There are currently two primary types of Covid-19 tests: diagnostic tests that look for active coronavirus infection in your mucus or saliva, and blood tests that hunt for antibodies—evidence that your immune system has encountered the infection before.
What Test Is Right For You?
The correct test depends on the reason for getting tested, such as confirming an active Covid infection; identifying asymptomatic or pre-symptomatic individuals who might be spreading the virus, or determining whether someone previously had Covid.
Here's what you should know about the different types of Covid tests, how they're used, and what they can tell you.
Molecular test (RNA or PCR test)
These diagnostic tests are considered the most sensitive when testing for active infection, and the results are highly accurate. You might take one if you or your doctor think you have Covid. You might also be asked to take this type of test if you need to prove to your employer or your college that you are not currently infected prior to returning to work or campus.
In most cases, a health care provider will collect mucus from your nose or throat using a specialized swab. Some molecular tests now use saliva, which can be less uncomfortable. Molecular tests are often called RT-PCR and PCR tests, short for polymerase chain reaction. Turnaround time varies from minutes to days or longer, depending on whether the sample is analyzed onsite or sent to an outside lab.
Tests using a nasopharyngeal swab—the one that goes deep into your nose to the back of your throat—are still considered the gold standard. But in recent months, at-home test kits have become available that allow people to collect their own sample (mucus or spit) and overnight it to a lab for analysis.
Antigen test (Rapid test)
This type of diagnostic test is often called a "rapid test" because the turnaround time is much quicker than a molecular test. It's also cheaper to produce. As a result, antigen tests are being used to screen large numbers of people, like at airports.
From a patient's point of view, antigen testing works in much the same way as molecular testing. Your health care provider will swab the back of your nose or throat to collect a sample for testing. But instead of waiting days for your results, an antigen test can produce a result in an hour or less. Antigen tests are highly accurate but these tests are more likely to miss active infection. If you have Covid symptoms but test negative, your doctor may order a molecular test just to rule out a false negative.
Antibody test (Serology test or blood test)
This test looks for antibodies from the coronavirus. Antibodies are proteins your immune system produces to fight off a foreign invader, such as a virus. A COVID-19 antibody test cannot diagnose active coronavirus infection. All it tells you is whether you've been infected at some point in the past, even if that occurred months ago. Antibodies do not become detectable until at least several days after an infection has started.
There are no FDA-approved, at-home antibody tests. You'll have to see a health care professional, who will take a blood sample via a finger prick or a blood draw from a vein in your arm. The vast majority of these tests are performed at a lab, which can take a couple of days to process.
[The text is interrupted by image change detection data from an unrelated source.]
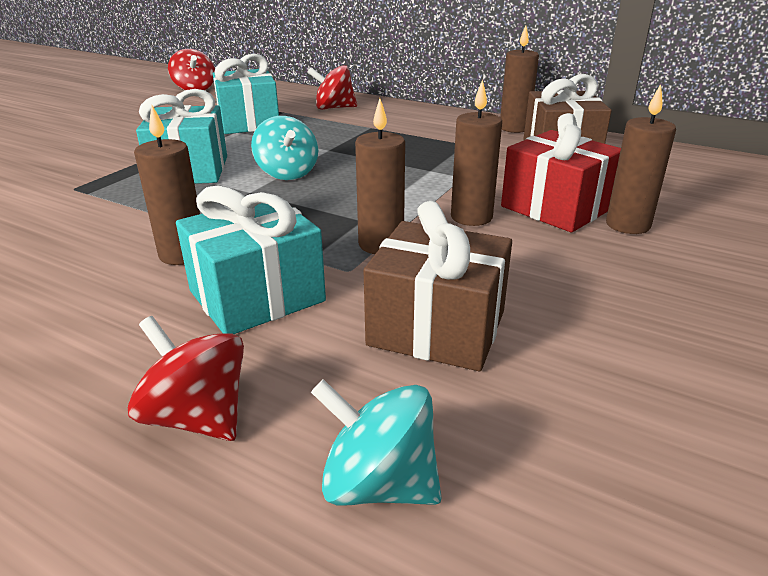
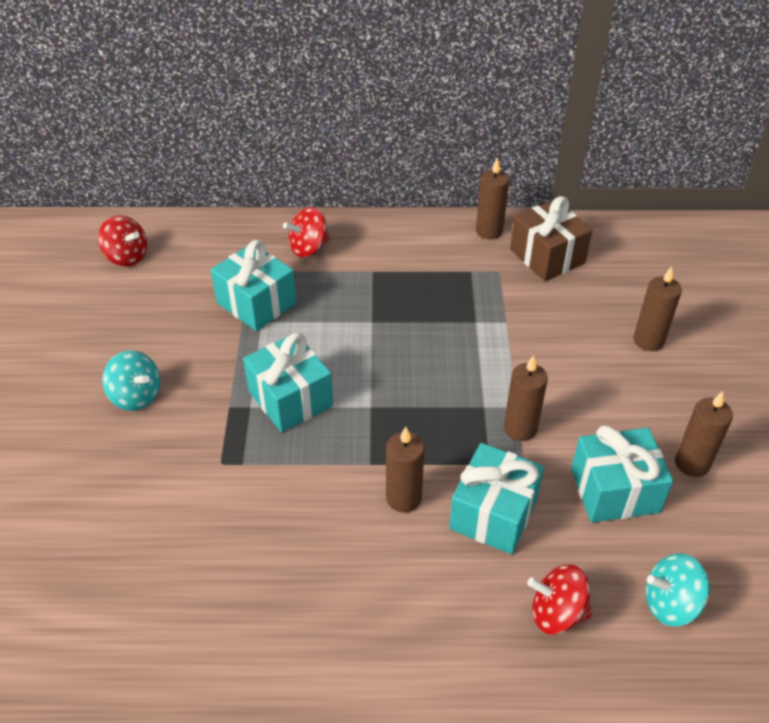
camera: 30 degrees left, 15 degrees up
turquoise spinning top [251,116,318,180] -> turquoise spinning top moved to [102,350,160,411]
brown gift [364,201,512,371] -> turquoise gift [571,425,673,523]
brown candle [451,79,502,226] -> brown candle moved to [675,391,733,477]
red gift [501,113,621,233] -> none

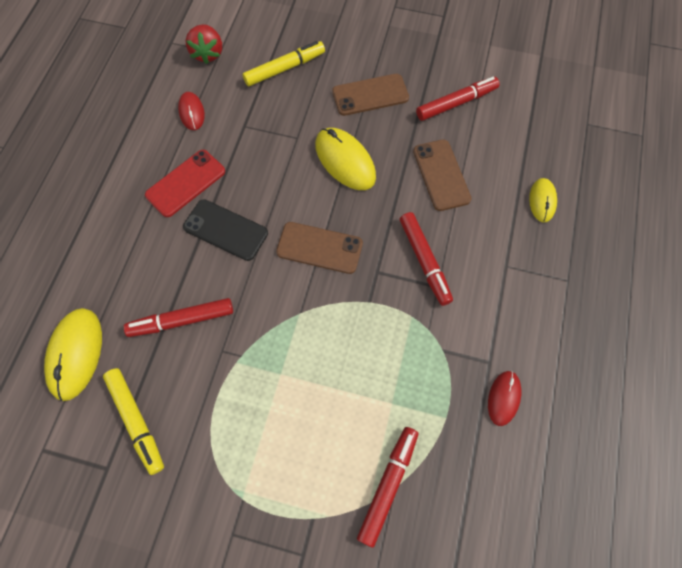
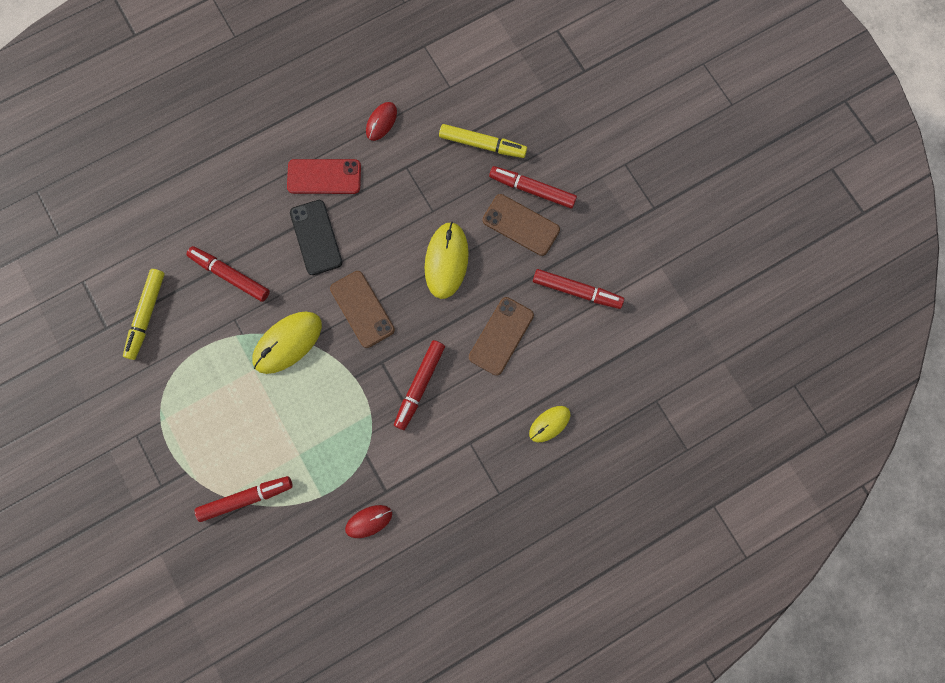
camera: 45 degrees right, 10 degrees up
yellow mouse [44,308,102,401] -> yellow mouse moved to [252,312,322,374]
red strawberry [185,24,222,64] -> none
none -> red marker [489,166,577,209]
The first antibody tests have become available, making it possible for doctor's offices, hospitals, urgent care centers, and emergency rooms to get an answer within 15 minutes using blood from a person's fingertip.
Antibody testing isn't recommended until at least 14 days after the start of symptoms. If you test too early it may not provide an accurate result. Sometimes antibody testing is done along with viral testing when someone seeks care late in the course of their illness.